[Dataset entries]
☆ ☆ ☆

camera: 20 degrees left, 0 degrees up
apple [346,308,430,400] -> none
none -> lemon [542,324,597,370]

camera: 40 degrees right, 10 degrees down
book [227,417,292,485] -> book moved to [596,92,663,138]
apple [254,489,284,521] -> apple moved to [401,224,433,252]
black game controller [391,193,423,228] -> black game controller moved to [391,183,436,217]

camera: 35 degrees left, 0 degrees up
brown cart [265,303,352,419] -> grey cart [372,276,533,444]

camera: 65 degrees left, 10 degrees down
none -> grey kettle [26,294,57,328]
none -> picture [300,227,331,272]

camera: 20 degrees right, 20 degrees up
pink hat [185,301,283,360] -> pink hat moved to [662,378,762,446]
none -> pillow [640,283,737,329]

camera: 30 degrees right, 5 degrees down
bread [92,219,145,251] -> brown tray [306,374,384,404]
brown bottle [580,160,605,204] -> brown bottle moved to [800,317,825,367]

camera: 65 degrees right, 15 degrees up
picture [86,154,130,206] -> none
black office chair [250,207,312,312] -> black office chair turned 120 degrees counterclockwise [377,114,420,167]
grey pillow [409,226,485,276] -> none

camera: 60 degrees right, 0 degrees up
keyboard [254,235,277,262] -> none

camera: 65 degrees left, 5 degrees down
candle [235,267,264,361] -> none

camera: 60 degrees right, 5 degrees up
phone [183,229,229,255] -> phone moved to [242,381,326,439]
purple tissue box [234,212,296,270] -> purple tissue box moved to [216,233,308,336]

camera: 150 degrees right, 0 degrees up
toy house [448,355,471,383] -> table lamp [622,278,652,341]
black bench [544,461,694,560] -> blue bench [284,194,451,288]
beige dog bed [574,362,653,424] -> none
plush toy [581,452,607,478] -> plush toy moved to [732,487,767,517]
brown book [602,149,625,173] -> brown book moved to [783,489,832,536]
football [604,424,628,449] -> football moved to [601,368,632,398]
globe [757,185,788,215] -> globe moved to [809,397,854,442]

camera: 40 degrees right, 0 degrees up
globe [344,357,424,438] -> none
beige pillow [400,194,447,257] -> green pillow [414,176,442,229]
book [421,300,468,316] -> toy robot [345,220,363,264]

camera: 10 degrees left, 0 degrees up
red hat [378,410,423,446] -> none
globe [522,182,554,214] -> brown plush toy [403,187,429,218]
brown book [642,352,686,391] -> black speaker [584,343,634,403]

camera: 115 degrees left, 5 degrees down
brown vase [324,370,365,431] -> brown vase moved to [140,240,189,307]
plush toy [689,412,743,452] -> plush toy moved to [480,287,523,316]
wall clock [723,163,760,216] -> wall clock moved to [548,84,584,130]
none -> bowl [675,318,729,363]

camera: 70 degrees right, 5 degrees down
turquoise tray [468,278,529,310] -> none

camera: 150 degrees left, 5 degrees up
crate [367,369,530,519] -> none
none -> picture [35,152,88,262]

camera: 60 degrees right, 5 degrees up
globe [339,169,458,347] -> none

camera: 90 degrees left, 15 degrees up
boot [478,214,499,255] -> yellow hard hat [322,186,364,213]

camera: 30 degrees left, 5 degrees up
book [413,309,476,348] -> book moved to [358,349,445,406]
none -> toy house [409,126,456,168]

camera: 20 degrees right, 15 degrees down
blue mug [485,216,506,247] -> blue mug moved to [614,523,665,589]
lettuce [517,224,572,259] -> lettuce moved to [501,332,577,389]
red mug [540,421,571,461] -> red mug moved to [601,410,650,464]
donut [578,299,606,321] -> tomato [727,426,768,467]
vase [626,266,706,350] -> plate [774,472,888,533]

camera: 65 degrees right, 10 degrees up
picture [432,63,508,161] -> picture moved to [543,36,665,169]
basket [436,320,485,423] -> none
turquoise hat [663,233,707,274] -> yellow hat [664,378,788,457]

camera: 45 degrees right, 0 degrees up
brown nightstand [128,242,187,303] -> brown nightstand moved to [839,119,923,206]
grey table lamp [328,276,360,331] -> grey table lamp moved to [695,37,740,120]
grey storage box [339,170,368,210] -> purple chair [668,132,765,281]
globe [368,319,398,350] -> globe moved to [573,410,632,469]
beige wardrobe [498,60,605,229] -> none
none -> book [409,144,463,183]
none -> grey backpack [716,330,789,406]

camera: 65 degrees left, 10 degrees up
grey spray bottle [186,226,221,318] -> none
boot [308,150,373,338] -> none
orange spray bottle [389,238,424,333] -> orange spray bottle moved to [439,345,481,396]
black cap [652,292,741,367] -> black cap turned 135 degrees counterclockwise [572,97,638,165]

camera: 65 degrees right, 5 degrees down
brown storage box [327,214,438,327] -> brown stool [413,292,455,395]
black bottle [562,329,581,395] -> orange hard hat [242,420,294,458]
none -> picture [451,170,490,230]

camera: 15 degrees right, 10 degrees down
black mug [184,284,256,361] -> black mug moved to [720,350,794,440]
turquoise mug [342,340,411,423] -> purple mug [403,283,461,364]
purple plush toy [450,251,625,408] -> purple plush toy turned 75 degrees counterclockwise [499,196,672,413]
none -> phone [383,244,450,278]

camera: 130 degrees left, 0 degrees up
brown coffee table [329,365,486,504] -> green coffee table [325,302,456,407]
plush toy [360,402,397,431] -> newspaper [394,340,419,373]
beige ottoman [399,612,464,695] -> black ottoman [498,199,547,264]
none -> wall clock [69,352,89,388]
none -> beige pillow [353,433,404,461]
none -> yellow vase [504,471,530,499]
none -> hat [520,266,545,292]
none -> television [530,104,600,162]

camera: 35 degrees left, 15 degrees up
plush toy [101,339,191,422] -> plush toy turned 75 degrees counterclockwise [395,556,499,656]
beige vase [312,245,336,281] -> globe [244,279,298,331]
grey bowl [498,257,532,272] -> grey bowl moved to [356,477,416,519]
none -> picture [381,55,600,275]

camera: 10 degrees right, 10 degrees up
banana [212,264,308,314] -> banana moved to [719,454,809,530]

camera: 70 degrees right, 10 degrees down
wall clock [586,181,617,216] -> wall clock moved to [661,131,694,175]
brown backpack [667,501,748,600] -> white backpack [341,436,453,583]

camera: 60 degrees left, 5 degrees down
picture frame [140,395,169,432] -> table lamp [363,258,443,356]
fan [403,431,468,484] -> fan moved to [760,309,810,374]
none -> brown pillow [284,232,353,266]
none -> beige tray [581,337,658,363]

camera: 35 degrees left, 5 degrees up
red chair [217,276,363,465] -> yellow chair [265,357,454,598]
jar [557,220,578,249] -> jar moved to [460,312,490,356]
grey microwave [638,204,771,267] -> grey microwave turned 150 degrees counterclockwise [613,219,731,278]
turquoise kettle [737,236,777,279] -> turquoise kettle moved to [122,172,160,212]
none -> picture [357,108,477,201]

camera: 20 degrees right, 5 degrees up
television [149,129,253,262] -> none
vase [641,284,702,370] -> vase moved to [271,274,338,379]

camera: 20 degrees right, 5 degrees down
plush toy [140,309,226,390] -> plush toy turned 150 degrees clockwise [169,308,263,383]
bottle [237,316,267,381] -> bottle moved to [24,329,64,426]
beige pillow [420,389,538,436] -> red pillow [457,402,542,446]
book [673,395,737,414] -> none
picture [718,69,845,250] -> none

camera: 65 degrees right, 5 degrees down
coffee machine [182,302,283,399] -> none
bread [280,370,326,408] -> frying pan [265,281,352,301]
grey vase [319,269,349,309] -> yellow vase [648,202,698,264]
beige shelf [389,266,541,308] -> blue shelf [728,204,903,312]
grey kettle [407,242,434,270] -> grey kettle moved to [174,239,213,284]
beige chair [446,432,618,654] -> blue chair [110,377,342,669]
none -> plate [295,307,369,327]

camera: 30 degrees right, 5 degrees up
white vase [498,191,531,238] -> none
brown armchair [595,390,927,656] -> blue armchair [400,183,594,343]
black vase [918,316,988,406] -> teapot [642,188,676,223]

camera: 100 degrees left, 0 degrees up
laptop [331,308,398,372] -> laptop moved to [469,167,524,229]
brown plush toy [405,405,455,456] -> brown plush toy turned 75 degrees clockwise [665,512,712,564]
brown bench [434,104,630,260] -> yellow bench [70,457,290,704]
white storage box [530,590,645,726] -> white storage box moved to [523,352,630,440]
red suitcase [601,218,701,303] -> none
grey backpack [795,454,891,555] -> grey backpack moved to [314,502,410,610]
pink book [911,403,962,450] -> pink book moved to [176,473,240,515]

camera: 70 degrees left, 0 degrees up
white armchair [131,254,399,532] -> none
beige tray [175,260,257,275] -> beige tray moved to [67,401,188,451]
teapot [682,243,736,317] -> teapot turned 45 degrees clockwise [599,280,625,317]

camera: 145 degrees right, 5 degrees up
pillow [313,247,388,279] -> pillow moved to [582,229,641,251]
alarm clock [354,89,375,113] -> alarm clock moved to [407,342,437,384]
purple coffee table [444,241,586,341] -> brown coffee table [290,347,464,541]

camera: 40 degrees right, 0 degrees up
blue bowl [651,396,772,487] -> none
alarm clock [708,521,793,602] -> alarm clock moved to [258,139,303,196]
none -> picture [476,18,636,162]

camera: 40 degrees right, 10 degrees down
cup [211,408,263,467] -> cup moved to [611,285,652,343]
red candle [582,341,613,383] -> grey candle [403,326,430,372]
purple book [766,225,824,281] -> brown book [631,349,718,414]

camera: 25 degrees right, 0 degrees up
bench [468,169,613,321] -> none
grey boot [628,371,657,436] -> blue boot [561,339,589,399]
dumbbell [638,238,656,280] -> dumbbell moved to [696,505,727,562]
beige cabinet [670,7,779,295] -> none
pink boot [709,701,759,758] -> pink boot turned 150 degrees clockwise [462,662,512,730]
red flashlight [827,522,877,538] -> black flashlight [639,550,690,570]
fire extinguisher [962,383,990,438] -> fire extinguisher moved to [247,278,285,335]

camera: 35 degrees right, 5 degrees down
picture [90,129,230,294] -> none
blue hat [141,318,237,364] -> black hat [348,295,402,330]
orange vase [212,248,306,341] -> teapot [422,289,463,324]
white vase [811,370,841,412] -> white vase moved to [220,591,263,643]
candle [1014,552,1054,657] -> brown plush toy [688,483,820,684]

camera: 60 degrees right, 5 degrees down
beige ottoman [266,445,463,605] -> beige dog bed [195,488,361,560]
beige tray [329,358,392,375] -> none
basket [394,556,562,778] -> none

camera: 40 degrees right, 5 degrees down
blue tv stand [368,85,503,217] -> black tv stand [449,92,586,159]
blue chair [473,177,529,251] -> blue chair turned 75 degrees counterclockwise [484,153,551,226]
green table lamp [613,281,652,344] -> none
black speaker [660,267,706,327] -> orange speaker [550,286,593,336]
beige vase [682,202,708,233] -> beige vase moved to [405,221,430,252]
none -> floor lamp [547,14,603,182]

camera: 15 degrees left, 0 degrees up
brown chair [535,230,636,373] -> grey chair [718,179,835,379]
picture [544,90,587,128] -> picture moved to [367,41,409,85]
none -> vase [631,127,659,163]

☆ ☆ ☆

**Task prompt:**
For the word "lamp", count the lines of the data that contain it and give only the count.

**Solved problem:**
5